What is expected -
Scan the data below for the string "Array". Copy every line where it appears.

══ Records provided

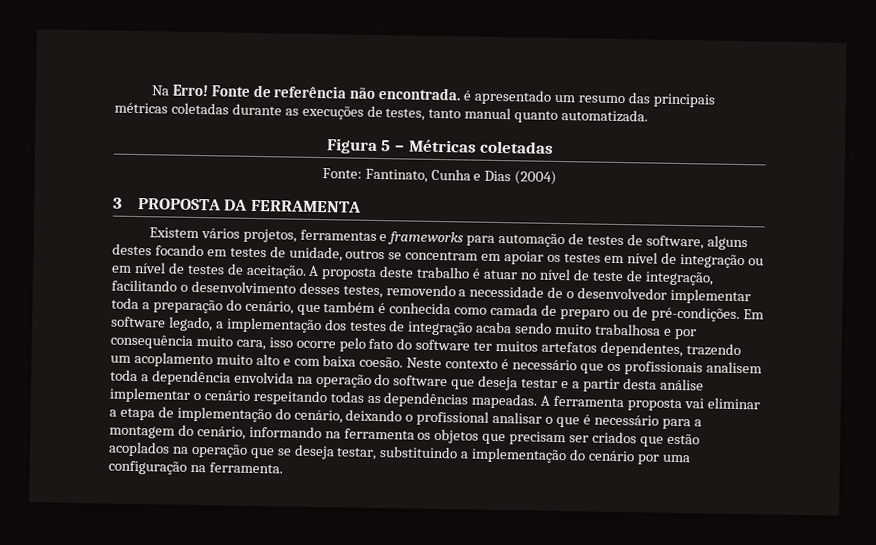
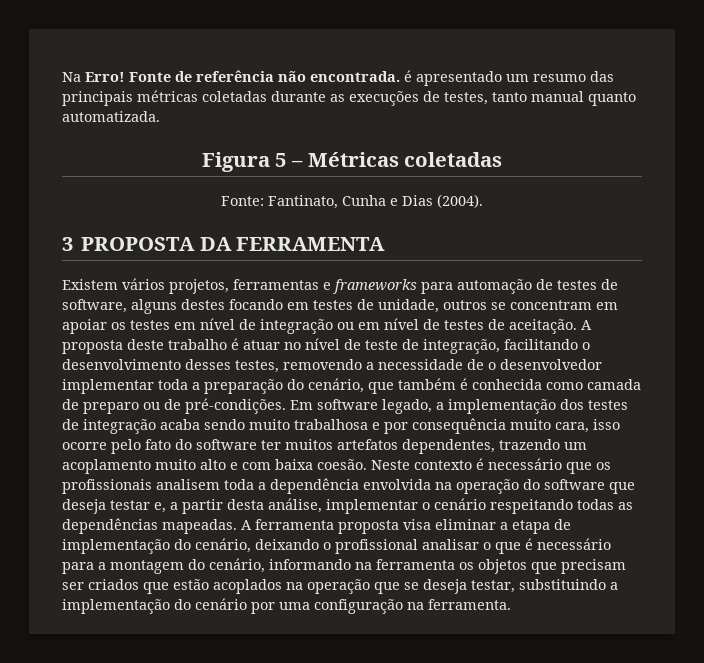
[514,170,558,185] (2004) -> [437,194,483,208] (2004).
[561,381,570,389] e -> [154,502,166,513] e,
[659,378,704,391] análise -> [268,498,322,513] análise,
[684,398,705,409] vai -> [403,519,431,530] visa

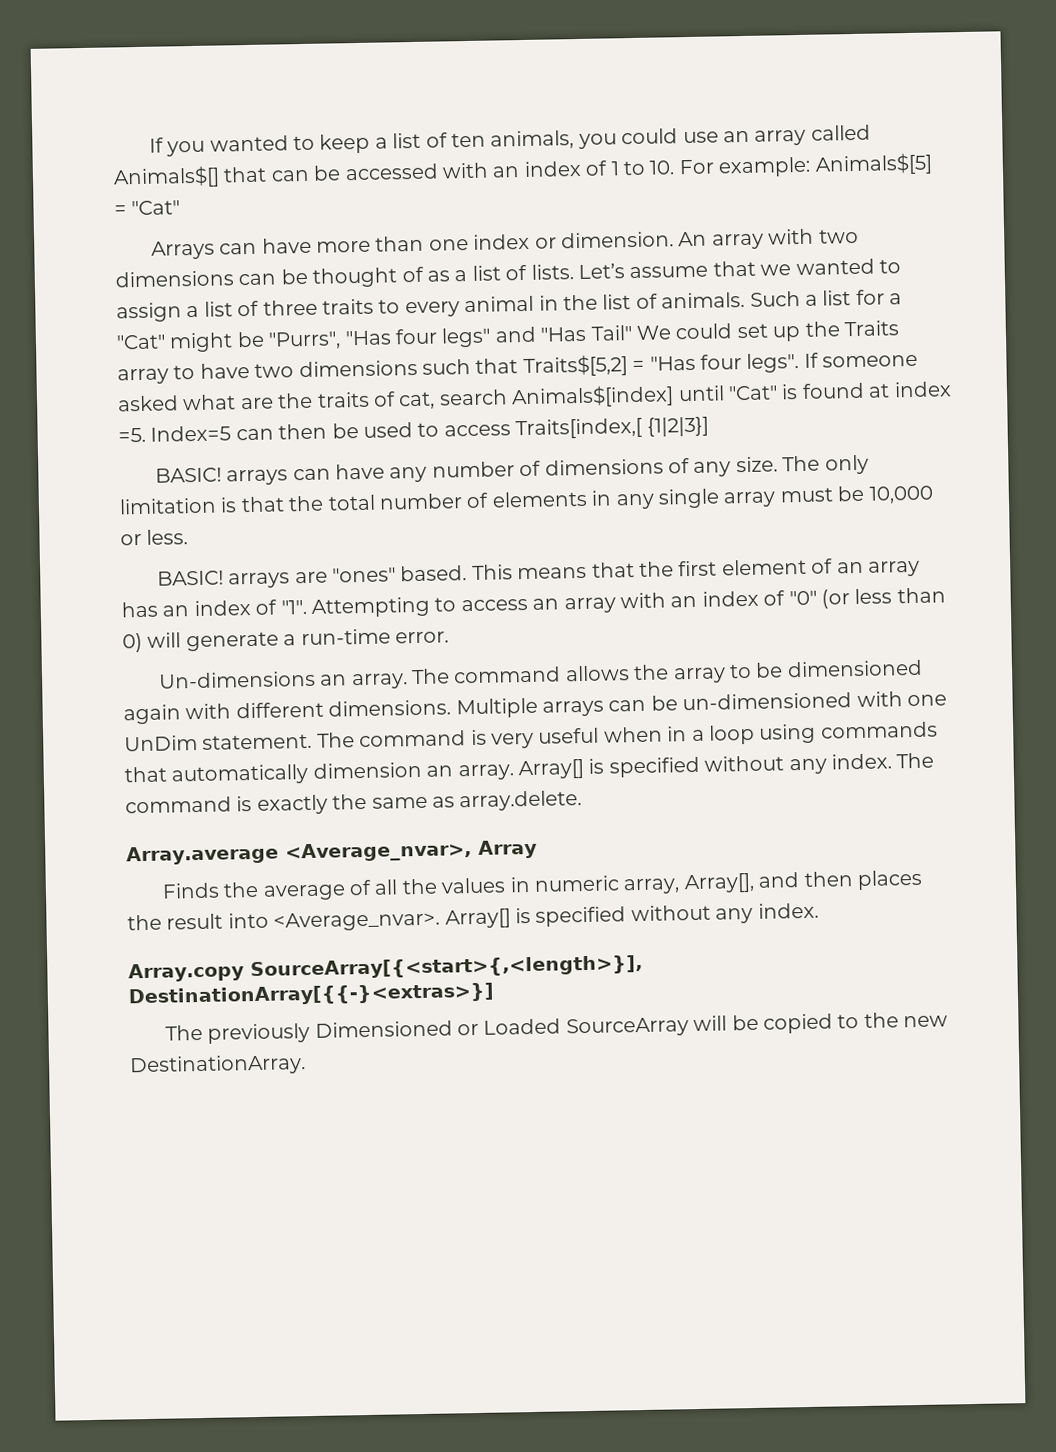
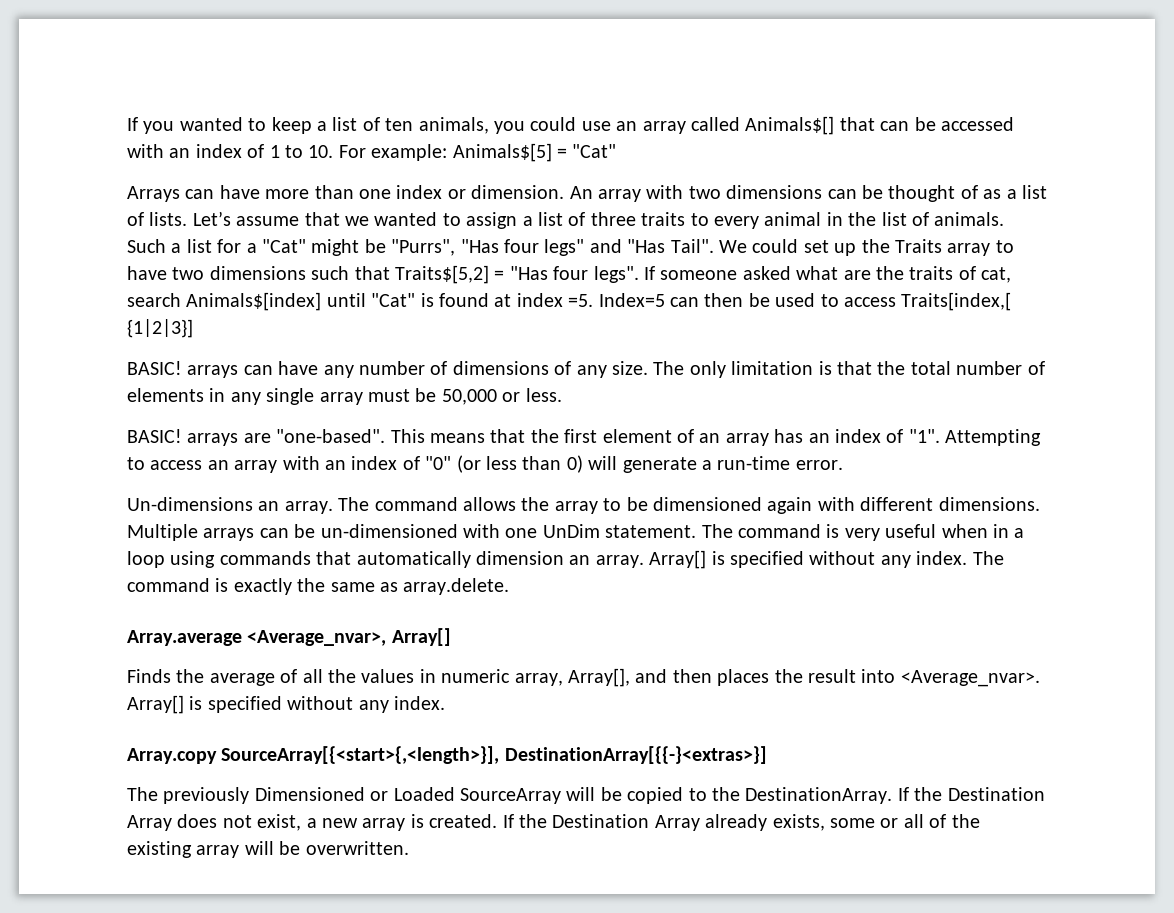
[590,325,633,341] Tail" -> [670,239,714,253] Tail".
[868,485,934,504] 10,000 -> [441,389,497,405] 50,000
[331,565,468,583] "ones" based. -> [276,429,386,443] "one-based".
[477,839,538,859] Array -> [391,628,451,646] Array[]
[903,1015,949,1028] [129,1054,306,1077] new DestinationArray. -> [745,787,1045,804] [127,814,980,831] [127,841,409,858] DestinationArray. If the Destination Array does not exist, a new array is created. If the Destination Array already exists, some or all of the existing array will be overwritten.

════

Exercise output -
[477,839,538,859] Array -> [391,628,451,646] Array[]
[903,1015,949,1028] [129,1054,306,1077] new DestinationArray. -> [745,787,1045,804] [127,814,980,831] [127,841,409,858] DestinationArray. If the Destination Array does not exist, a new array is created. If the Destination Array already exists, some or all of the existing array will be overwritten.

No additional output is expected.